Gage McWeeny named director of Oakley Center

Gage McWeeny will succeed Jana Sawicki as director of the Oakley Center for Humanities and Social Sciences. Photo courtesy of Williams College.

On Jan. 28, the College announced that Professor of English Gage McWeeny has been named the new director of the Oakley Center for Humanities and Social Sciences. McWeeny succeeds Morris Professor of Rhetoric Jana Sawicki and will begin his three-year term in July.

The Oakley Center opened in 1985 with a grant from the National Endowment for the Humanities to foster interdisciplinary scholarship among faculty. It is named after former President of the College and current Senior Fellow Francis Oakley.

The center organizes conferences, manuscript reviews, lectures and colloquia and hosts around nine fellows in residence each semester. These professors pursue research, compose manuscripts and attend weekly seminars with the  two Ruchman Fellows from the senior class and the Clark-Oakley Fellow. Additionally, the Center sponsors all-campus events through the Lecture Committee and is involved in Claiming Williams Day and the Davis Lectures. Sawicki also created a faculty colloquia program in which professors share and discuss recently-published work.

“We’re just doing a lot to support faculty scholarship, intellectual development and intellectual stimulation,” Sawicki said.

She described her daily routine as director. “It’s an exciting job. I’m communicating with faculty, hosting speakers, participating in the faculty fellows’ seminar, looking at applications, thinking about next year’s programming, contacting scholars, working with faculty to plan events and getting requests to have colloquia or support events on campus,” Sawicki said.

Previously, the president of the College and dean of faculty selected the director. This year, however, they issued a call for applicants. They then consulted Sawicki and former directors before choosing McWeeny from the pool of applicants.

Sawicki commended the decision. “[McWeeny] has been involved in several of the colloquia that I’ve organized,” she said. “He was very actively and intellectually engaged in those events. I think he has a broad set of interests that cross disciplines, and he’s a really congenial, energetic person who will be a great ambassador for the Oakley Center.”

McWeeny was thrilled by his appointment. “It has been my secret dream ever since I had a fellowship [at the Center] because it is a place where we have to stretch ourselves,” he said, “Getting outside of our own disciplines is an incredibly powerful feeling. The chance to bring improbable and totally fascinating people to campus is a wonderful opportunity.”

McWeeny has incorporated many disciplines into his research and teaching since arriving at the College in 2005. According to his appointment press release, his interests include “19th-century British literature, the history and theory of the novel, sociology and literature as well as contemporary experimental writing and conceptual art.”

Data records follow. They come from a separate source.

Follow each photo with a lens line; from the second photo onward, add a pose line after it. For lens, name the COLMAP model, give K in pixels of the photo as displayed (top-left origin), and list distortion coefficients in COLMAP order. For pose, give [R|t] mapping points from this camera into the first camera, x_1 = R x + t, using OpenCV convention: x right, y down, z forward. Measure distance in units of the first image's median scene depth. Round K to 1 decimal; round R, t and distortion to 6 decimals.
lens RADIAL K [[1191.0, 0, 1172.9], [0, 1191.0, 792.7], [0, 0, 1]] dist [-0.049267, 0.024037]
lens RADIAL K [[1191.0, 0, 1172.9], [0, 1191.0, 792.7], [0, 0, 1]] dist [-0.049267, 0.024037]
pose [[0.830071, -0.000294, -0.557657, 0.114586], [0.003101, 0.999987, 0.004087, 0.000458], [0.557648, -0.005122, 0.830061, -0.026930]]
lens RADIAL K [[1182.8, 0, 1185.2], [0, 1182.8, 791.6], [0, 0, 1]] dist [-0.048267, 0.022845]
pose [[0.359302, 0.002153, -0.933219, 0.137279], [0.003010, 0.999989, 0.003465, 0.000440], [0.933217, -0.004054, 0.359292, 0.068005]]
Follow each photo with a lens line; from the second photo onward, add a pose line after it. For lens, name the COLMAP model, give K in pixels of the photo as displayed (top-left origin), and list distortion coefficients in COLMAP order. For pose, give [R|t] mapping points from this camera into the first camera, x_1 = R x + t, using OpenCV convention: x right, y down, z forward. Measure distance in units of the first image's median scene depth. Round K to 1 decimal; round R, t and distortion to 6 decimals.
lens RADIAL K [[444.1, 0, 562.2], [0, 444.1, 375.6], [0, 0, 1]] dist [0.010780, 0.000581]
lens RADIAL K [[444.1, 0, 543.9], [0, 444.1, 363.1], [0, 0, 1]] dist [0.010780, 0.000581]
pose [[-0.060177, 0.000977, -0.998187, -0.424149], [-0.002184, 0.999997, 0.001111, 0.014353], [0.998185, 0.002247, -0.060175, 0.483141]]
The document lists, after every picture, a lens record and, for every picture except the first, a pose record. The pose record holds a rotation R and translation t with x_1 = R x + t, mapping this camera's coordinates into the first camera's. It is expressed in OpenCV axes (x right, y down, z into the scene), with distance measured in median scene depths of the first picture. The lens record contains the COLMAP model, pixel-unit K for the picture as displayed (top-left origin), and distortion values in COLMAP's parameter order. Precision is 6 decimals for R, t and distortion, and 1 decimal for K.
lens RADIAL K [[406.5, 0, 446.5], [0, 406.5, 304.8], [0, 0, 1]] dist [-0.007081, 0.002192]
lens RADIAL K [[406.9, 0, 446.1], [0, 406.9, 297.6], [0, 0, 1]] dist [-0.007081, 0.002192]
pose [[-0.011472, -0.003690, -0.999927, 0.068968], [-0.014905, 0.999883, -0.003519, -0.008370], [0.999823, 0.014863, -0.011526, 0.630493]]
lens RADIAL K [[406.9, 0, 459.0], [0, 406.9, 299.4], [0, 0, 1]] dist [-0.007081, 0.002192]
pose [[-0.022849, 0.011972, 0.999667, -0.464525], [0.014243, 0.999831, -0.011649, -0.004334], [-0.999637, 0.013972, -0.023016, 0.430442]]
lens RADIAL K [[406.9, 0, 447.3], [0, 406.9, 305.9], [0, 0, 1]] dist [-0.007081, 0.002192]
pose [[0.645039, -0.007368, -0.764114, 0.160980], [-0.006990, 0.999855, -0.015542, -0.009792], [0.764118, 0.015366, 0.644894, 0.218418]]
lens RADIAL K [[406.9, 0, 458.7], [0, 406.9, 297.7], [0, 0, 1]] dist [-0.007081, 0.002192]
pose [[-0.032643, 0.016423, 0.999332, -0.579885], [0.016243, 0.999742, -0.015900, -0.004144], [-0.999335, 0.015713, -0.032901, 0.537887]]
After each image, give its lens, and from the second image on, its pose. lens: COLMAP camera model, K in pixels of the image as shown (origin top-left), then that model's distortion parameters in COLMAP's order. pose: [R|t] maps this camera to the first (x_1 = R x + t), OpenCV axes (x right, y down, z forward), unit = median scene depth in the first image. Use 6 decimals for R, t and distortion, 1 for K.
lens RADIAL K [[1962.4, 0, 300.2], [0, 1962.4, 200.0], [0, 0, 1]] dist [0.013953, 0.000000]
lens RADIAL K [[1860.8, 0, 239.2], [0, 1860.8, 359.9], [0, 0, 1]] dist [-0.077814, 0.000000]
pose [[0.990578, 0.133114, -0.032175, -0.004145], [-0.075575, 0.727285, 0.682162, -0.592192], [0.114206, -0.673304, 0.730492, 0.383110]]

He completed an Oakley fellowship during his assistant professor leave. He wrote the majority of his book The Comfort of Strangers: Social Life and Literary Form at the Center and appreciated the chance to discuss his work with scholars in other fields. “Academics are specialists,” he said. “We are trained not just in a discipline, but in a highly-specific field within that discipline. The great, wonderful challenge of the Oakley Center is to figure out how to talk about your work as an English or philosophy professor to someone in economics or political science. And really wonderful things happen out of those exchanges because it’s pedagogical. It’s a classroom of your peers.”

McWeeny hopes that the Center can elevate the humanities and promote discussion about the role of art in higher education under his guidance. “It is a great place to mark and represent the importance of the humanities in higher education and keep that mission at the forefront of life at Williams,” he said. “Nationally, the narrative of humanities is in decline, so places like the Oakley Center are really important for showing people all of the energy and the work.”

“One of the things I’ve really been interested in at Williams lately [is] the place of the arts on campus,” he added. “What are our ambitions with the arts? I’ve been thinking about multidisciplinary perspectives and ways in which the arts might inform work that’s being done in the humanities and social sciences. The Oakley [Center] feels like one of those places where you can do that kind of thinking about our long-term intellectual goals.”

Overall, McWeeny is grateful for the opportunity. “I’m very excited to be joining this long tradition of great leadership at the Oakley Center,” he said. “I feel incredibly fortunate to [be named director] and hope to make good on the trust that has been placed in me.”